→ **What is being asked**
Each record below should be written out again exactly as given.

→ **Saved entries**

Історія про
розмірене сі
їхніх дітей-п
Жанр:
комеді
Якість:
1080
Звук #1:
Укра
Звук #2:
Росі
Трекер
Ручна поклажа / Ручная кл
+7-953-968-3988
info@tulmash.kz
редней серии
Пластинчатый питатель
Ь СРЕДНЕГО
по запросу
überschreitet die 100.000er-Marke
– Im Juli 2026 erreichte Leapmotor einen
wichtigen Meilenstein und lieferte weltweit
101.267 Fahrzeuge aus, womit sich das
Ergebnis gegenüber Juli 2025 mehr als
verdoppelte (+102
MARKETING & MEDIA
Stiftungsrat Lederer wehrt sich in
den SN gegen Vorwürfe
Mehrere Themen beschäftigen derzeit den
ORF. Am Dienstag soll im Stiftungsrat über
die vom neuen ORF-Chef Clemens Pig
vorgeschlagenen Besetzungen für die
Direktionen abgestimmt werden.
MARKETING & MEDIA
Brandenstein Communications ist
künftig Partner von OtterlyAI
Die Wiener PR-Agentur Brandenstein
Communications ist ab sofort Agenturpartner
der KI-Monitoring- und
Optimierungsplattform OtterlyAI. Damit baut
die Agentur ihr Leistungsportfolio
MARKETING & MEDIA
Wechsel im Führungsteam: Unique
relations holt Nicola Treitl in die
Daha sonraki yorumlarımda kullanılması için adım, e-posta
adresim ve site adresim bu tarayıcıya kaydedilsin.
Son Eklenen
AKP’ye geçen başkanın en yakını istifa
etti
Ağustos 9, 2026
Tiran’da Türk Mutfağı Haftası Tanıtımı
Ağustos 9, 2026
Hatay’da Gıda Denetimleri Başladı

→ **Final answer**
Історія про
розмірене сі
їхніх дітей-п
Жанр:
комеді
Якість:
1080
Звук #1:
Укра
Звук #2:
Росі
Трекер
Ручна поклажа / Ручная кл
+7-953-968-3988
info@tulmash.kz
редней серии
Пластинчатый питатель
Ь СРЕДНЕГО
по запросу
überschreitet die 100.000er-Marke
– Im Juli 2026 erreichte Leapmotor einen
wichtigen Meilenstein und lieferte weltweit
101.267 Fahrzeuge aus, womit sich das
Ergebnis gegenüber Juli 2025 mehr als
verdoppelte (+102
MARKETING & MEDIA
Stiftungsrat Lederer wehrt sich in
den SN gegen Vorwürfe
Mehrere Themen beschäftigen derzeit den
ORF. Am Dienstag soll im Stiftungsrat über
die vom neuen ORF-Chef Clemens Pig
vorgeschlagenen Besetzungen für die
Direktionen abgestimmt werden.
MARKETING & MEDIA
Brandenstein Communications ist
künftig Partner von OtterlyAI
Die Wiener PR-Agentur Brandenstein
Communications ist ab sofort Agenturpartner
der KI-Monitoring- und
Optimierungsplattform OtterlyAI. Damit baut
die Agentur ihr Leistungsportfolio
MARKETING & MEDIA
Wechsel im Führungsteam: Unique
relations holt Nicola Treitl in die
Daha sonraki yorumlarımda kullanılması için adım, e-posta
adresim ve site adresim bu tarayıcıya kaydedilsin.
Son Eklenen
AKP’ye geçen başkanın en yakını istifa
etti
Ağustos 9, 2026
Tiran’da Türk Mutfağı Haftası Tanıtımı
Ağustos 9, 2026
Hatay’da Gıda Denetimleri Başladı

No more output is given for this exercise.